Everything Up in (Holy) Smoke
“I wonder what would happen,” reflects author Mark Alan Powell, “if we collected the offering on Sunday morning, set the plates on the altar, and then tossed in a match, burning up everyone’s money.”
In his book Giving to God: The Bible’s Good News about Living a Generous Life (Eerdmans, 2006), Powell reminds us that most of the sacrifices in the Old Testament were consumed by fire, rather than being used to sustain the priests, or help the poor, or accomplish some other practical purpose. Like the costly perfume that could have been sold to benefit the poor, the giving to God was itself the point.
This has been a hard lesson for me to learn, and I’m still learning it.
Of course we are to make the most of our talents, spiritual gifts, and opportunities.
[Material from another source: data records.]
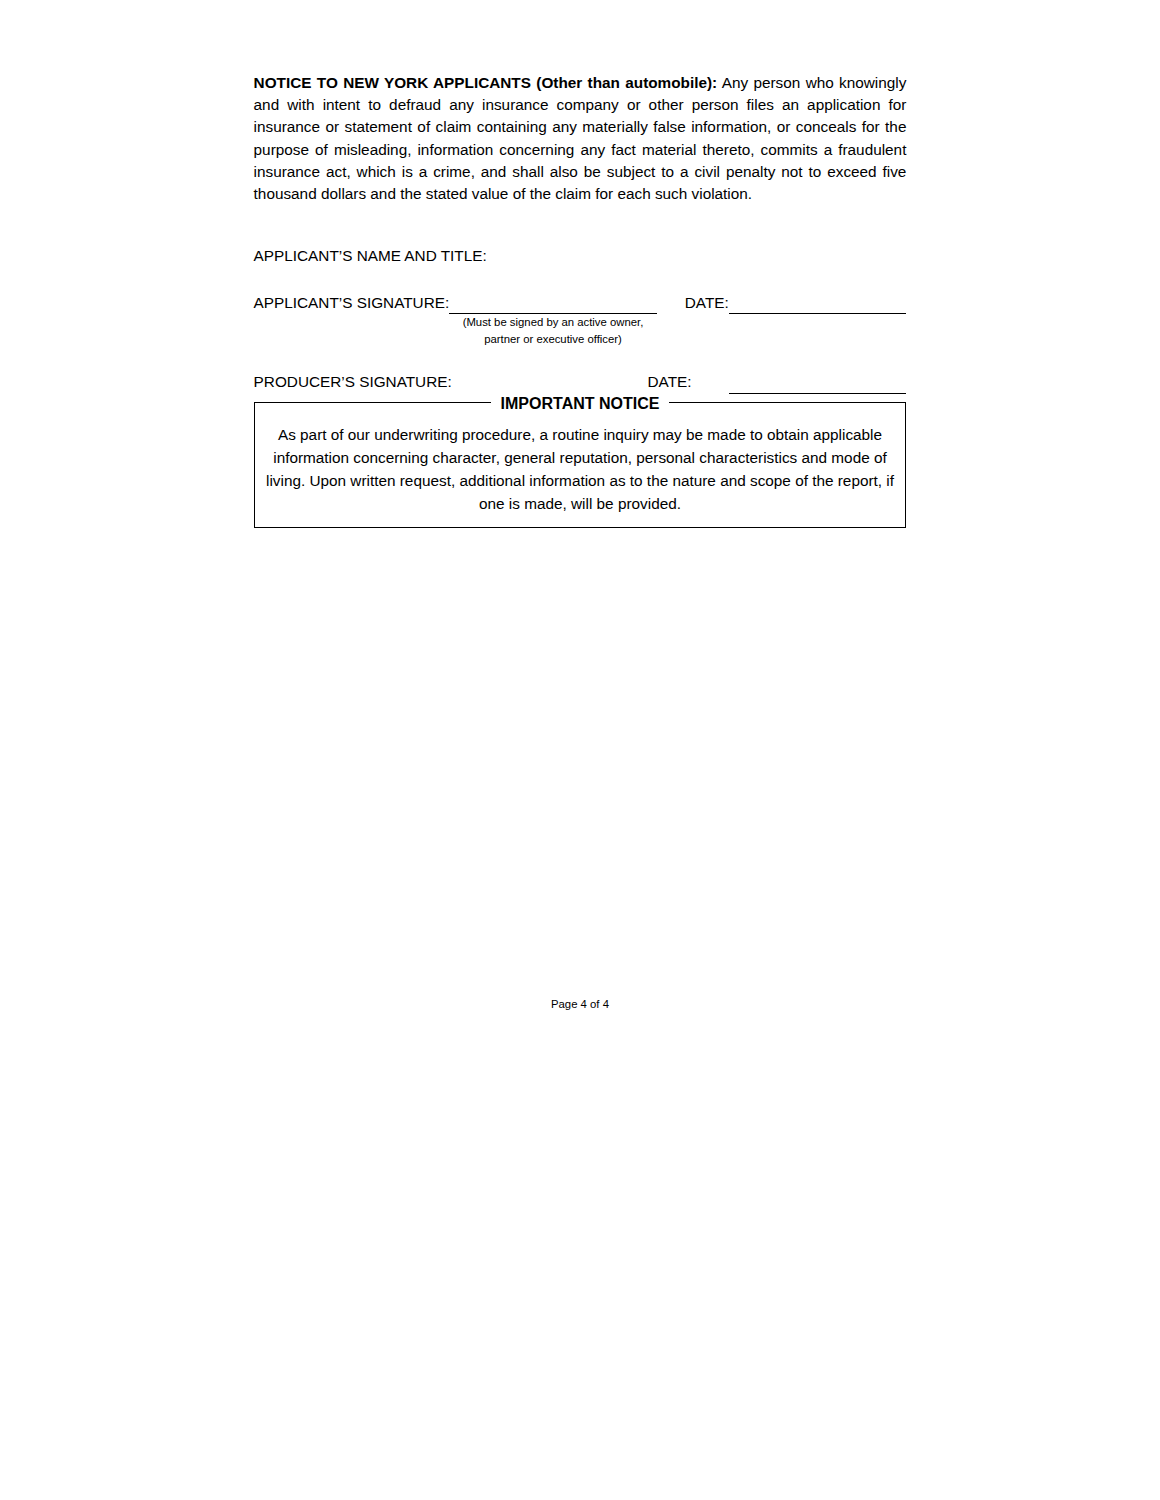NOTICE TO NEW YORK APPLICANTS (Other than automobile): Any person who knowingly and with intent to defraud any insurance company or other person files an application for insurance or statement of claim containing any materially false information, or conceals for the purpose of misleading, information concerning any fact material thereto, commits a fraudulent insurance act, which is a crime, and shall also be subject to a civil penalty not to exceed five thousand dollars and the stated value of the claim for each such violation.
| APPLICANT’S NAME AND TITLE: | |
| APPLICANT’S SIGNATURE: | | | DATE: | |
| | (Must be signed by an active owner, partner or executive officer) | |
| PRODUCER’S SIGNATURE: | | | DATE: | |
IMPORTANT NOTICE
As part of our underwriting procedure, a routine inquiry may be made to obtain applicable information concerning character, general reputation, personal characteristics and mode of living. Upon written request, additional information as to the nature and scope of the report, if one is made, will be provided.
Page 4 of 4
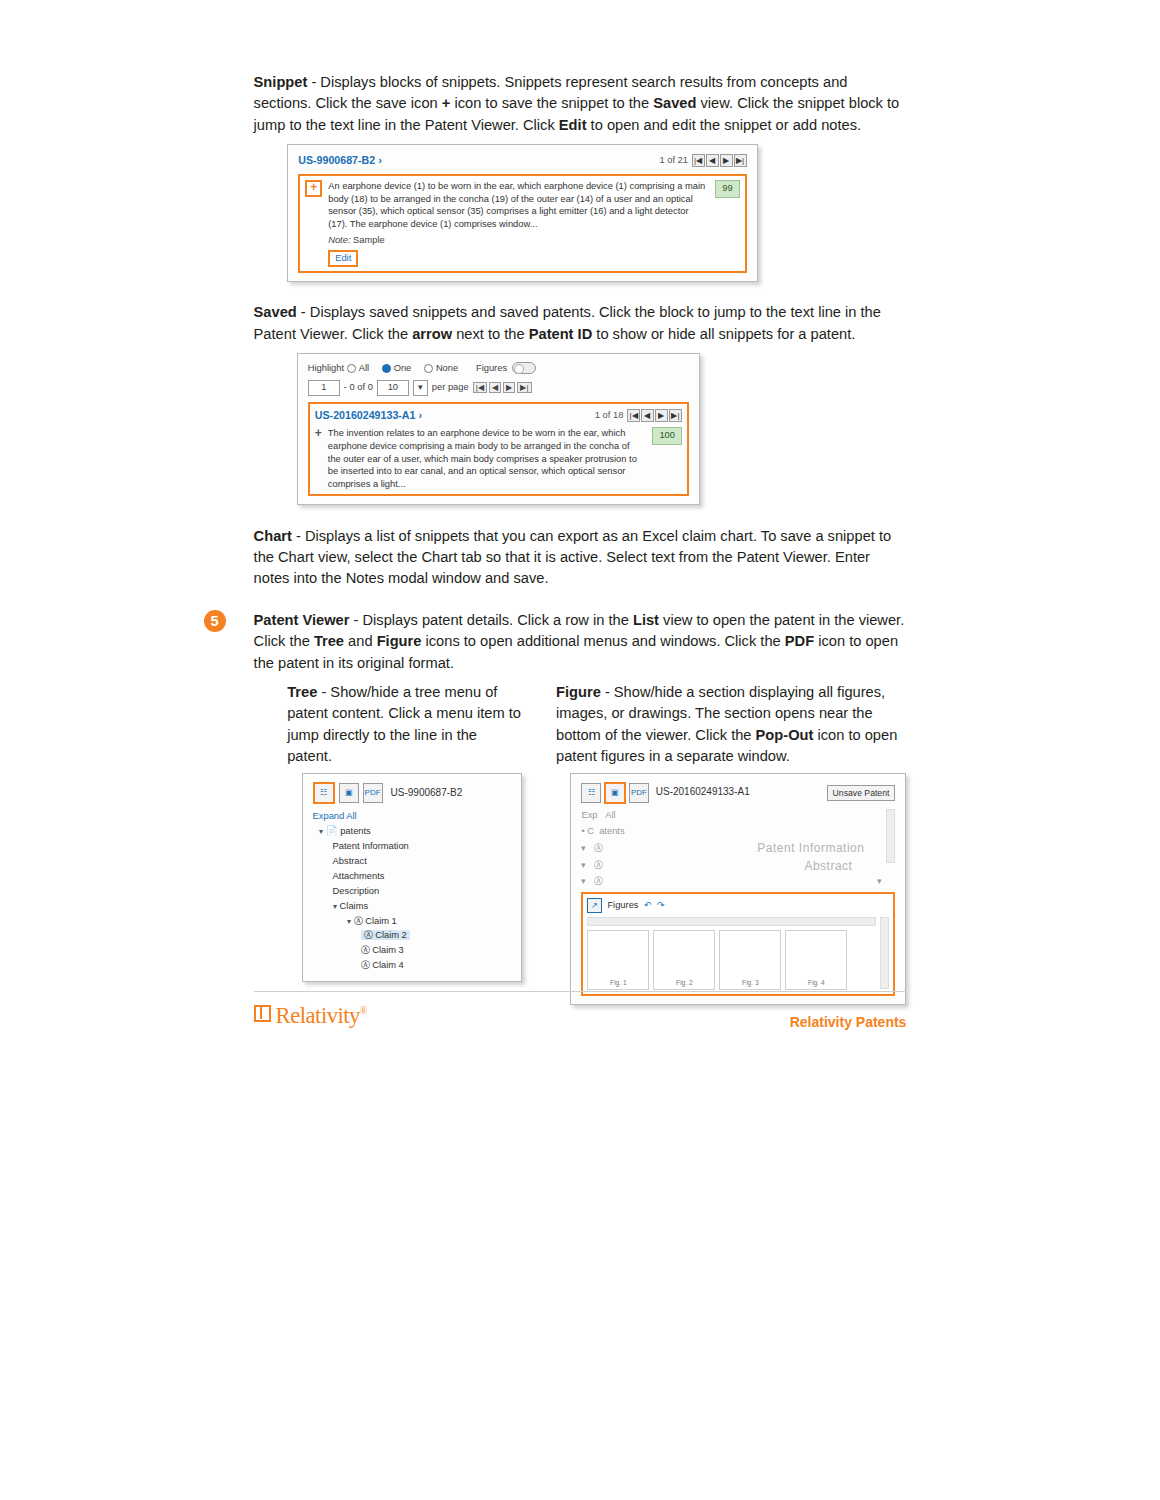Snippet - Displays blocks of snippets. Snippets represent search results from concepts and sections. Click the save icon + icon to save the snippet to the Saved view. Click the snippet block to jump to the text line in the Patent Viewer. Click Edit to open and edit the snippet or add notes.
US-9900687-B2 › 1 of 21 |◀◀▶▶|
+
An earphone device (1) to be worn in the ear, which earphone device (1) comprising a main body (18) to be arranged in the concha (19) of the outer ear (14) of a user and an optical sensor (35), which optical sensor (35) comprises a light emitter (16) and a light detector (17). The earphone device (1) comprises window...
Note: Sample
Edit
99
Saved - Displays saved snippets and saved patents. Click the block to jump to the text line in the Patent Viewer. Click the arrow next to the Patent ID to show or hide all snippets for a patent.
Highlight All One None Figures
1 - 0 of 0 10 ▾ per page |◀ ◀ ▶ ▶|
US-20160249133-A1 › 1 of 18 |◀◀▶▶|
+
The invention relates to an earphone device to be worn in the ear, which earphone device comprising a main body to be arranged in the concha of the outer ear of a user, which main body comprises a speaker protrusion to be inserted into to ear canal, and an optical sensor, which optical sensor comprises a light...
100
Chart - Displays a list of snippets that you can export as an Excel claim chart. To save a snippet to the Chart view, select the Chart tab so that it is active. Select text from the Patent Viewer. Enter notes into the Notes modal window and save.
5
Patent Viewer - Displays patent details. Click a row in the List view to open the patent in the viewer. Click the Tree and Figure icons to open additional menus and windows. Click the PDF icon to open the patent in its original format.
Tree - Show/hide a tree menu of patent content. Click a menu item to jump directly to the line in the patent.
☷ ▣ PDF US-9900687-B2
Expand All
▾📄 patents
Patent Information
Abstract
Attachments
Description
▾Claims
▾Ⓐ Claim 1
Ⓐ Claim 2
Ⓐ Claim 3
Ⓐ Claim 4
Figure - Show/hide a section displaying all figures, images, or drawings. The section opens near the bottom of the viewer. Click the Pop-Out icon to open patent figures in a separate window.
☷ ▣ PDF US-20160249133-A1 Unsave Patent
Exp All
• C atents
▾ Ⓐ Patent Information
▾ Ⓐ Abstract
▾ Ⓐ ▾
↗ Figures ↶ ↷
Fig. 1
Fig. 2
Fig. 3
Fig. 4
Relativity®
Relativity Patents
Yet how tempting it is to fixate upon outcomes: to define our careers, our families—even our charitable giving—in terms of what is accomplished, rather than in terms of the open-handed totality of our offering to God, for him to do with as he pleases.
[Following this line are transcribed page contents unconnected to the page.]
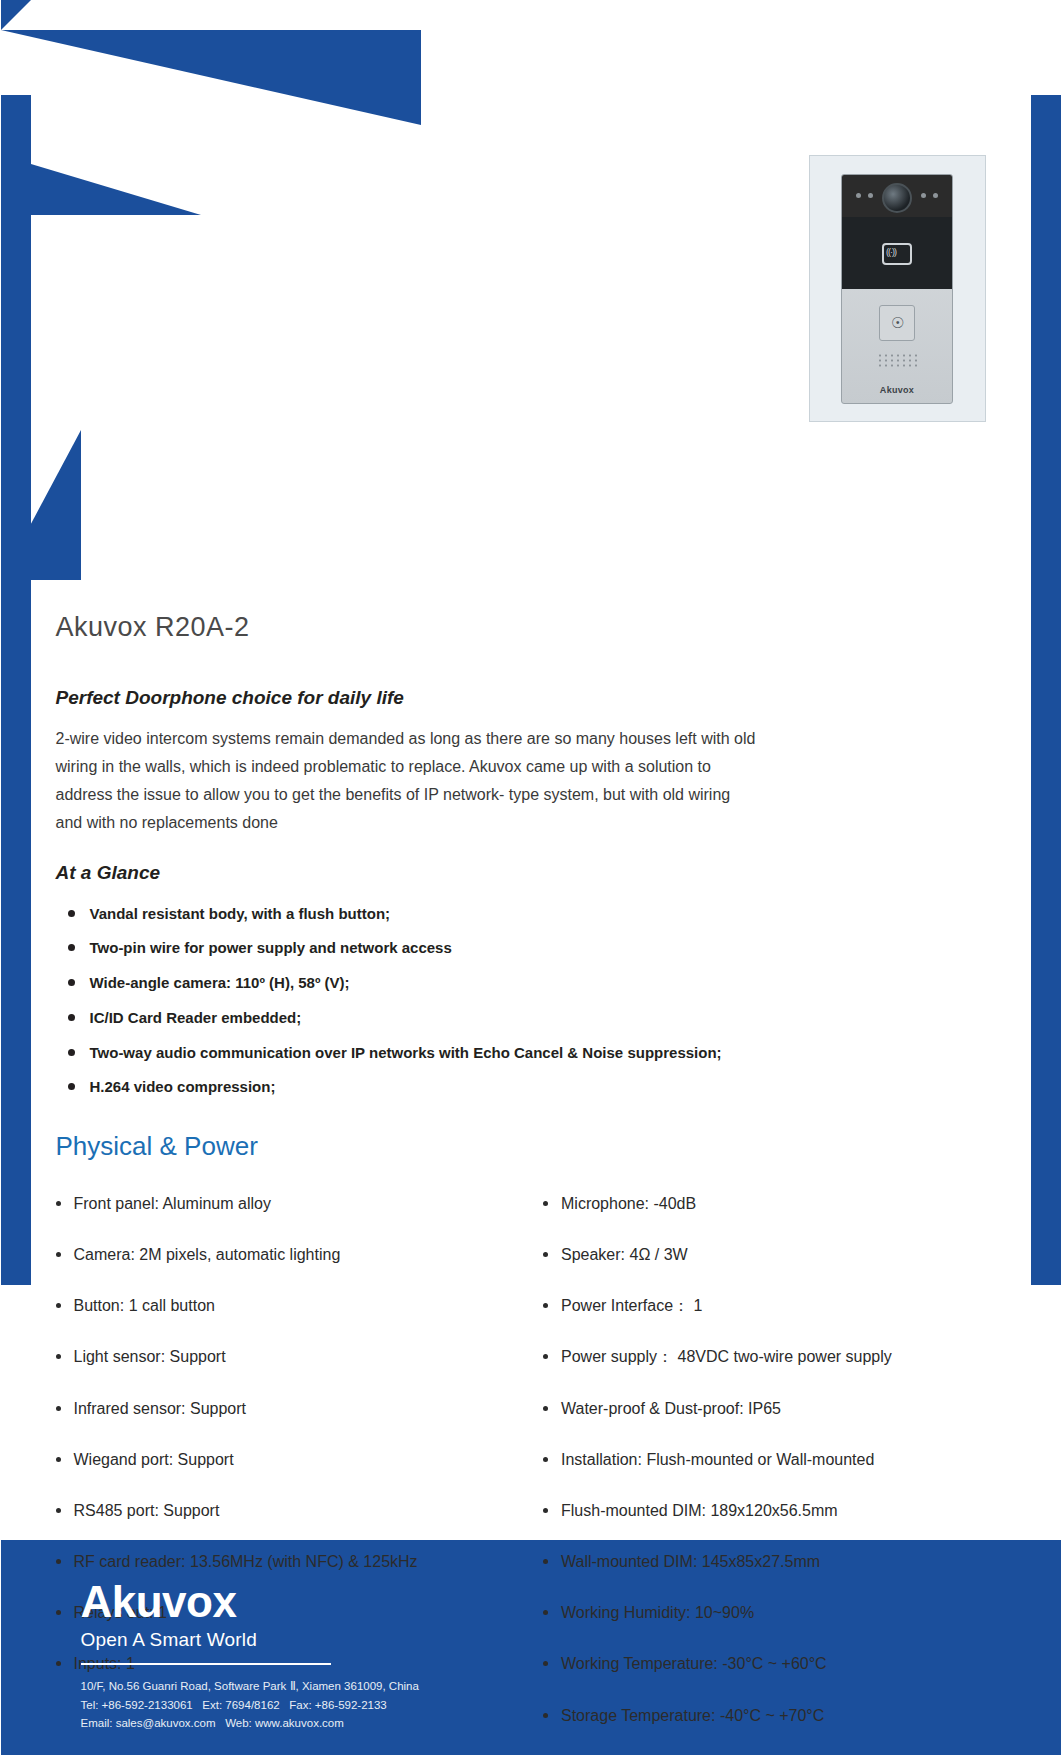Akuvox R20A-2
Datasheet
☉
Akuvox
Perfect Doorphone choice for daily life
2-wire video intercom systems remain demanded as long as there are so many houses left with old wiring in the walls, which is indeed problematic to replace. Akuvox came up with a solution to address the issue to allow you to get the benefits of IP network- type system, but with old wiring and with no replacements done
At a Glance
Vandal resistant body, with a flush button;
Two-pin wire for power supply and network access
Wide-angle camera: 110º (H), 58º (V);
IC/ID Card Reader embedded;
Two-way audio communication over IP networks with Echo Cancel & Noise suppression;
H.264 video compression;
Physical & Power
Front panel: Aluminum alloy
Camera: 2M pixels, automatic lighting
Button: 1 call button
Light sensor: Support
Infrared sensor: Support
Wiegand port: Support
RS485 port: Support
RF card reader: 13.56MHz (with NFC) & 125kHz
Relays out: 1
Inputs: 1
Microphone: -40dB
Speaker: 4Ω / 3W
Power Interface： 1
Power supply： 48VDC two-wire power supply
Water-proof & Dust-proof: IP65
Installation: Flush-mounted or Wall-mounted
Flush-mounted DIM: 189x120x56.5mm
Wall-mounted DIM: 145x85x27.5mm
Working Humidity: 10~90%
Working Temperature: -30°C ~ +60°C
Storage Temperature: -40°C ~ +70°C
Akuvox
Open A Smart World
10/F, No.56 Guanri Road, Software Park Ⅱ, Xiamen 361009, China
Tel: +86-592-2133061 Ext: 7694/8162 Fax: +86-592-2133
Email: sales@akuvox.com Web: www.akuvox.com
The New Testament offers a spectrum of words to describe how Christians relate to God: sacrifice, slave, servant, friend, and child. And Paul most frequently picks the one, “slave,” that epitomizes his exhortation in Romans 12:1 to offer our bodies as “living [perpetual] sacrifices” to God.
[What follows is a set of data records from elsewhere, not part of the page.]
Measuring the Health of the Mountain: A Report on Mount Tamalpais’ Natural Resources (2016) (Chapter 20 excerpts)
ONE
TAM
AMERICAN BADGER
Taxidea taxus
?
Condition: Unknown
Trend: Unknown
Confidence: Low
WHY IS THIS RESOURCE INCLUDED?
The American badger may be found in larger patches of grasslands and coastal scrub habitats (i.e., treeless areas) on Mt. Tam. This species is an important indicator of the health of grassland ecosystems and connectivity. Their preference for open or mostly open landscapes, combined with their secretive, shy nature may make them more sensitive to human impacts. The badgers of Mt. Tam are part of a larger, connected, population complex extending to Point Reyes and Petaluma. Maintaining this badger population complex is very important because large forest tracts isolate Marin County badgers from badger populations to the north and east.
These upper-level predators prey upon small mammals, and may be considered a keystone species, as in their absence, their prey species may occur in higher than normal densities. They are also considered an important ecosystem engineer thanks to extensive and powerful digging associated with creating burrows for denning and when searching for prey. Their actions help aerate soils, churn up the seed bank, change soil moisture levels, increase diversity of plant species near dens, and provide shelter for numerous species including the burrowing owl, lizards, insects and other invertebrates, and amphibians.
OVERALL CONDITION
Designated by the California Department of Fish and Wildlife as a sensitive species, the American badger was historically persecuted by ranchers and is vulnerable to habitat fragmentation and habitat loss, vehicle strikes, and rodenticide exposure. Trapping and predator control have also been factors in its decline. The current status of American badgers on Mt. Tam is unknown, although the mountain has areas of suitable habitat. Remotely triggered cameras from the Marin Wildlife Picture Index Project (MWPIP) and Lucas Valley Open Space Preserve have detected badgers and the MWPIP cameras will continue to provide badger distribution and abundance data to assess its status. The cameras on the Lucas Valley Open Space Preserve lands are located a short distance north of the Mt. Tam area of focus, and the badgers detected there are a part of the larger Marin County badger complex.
So while effectiveness matters—as the parable of the talents reminds us, and as does Paul’s own exhortation to be careful how we build (I Cor. 3)—we must also recognize that we really can’t know the full effects of our actions and thus must not measure what we do only by what we perceive the effects to be.
As a writer, I send articles, blog entries, reviews, and books into the world and afterward I get only occasional glimpses of any good they might be doing. So I must do the best I can, and then just offer them up to God as sacrifices.
What will any of us say or do today that will make a difference, that will mark an individual or community in an important way?
We can’t know. And we don’t need to know. What we get to do instead is to render our whole selves up to God as grateful slaves, as living sacrifices. Whatever happens next is God’s gift. We are those who have already died to this world and now are living in “gracetime”—forever!
(This article is lightly adapted from the version published this month in the Wheaton College alumni magazine.)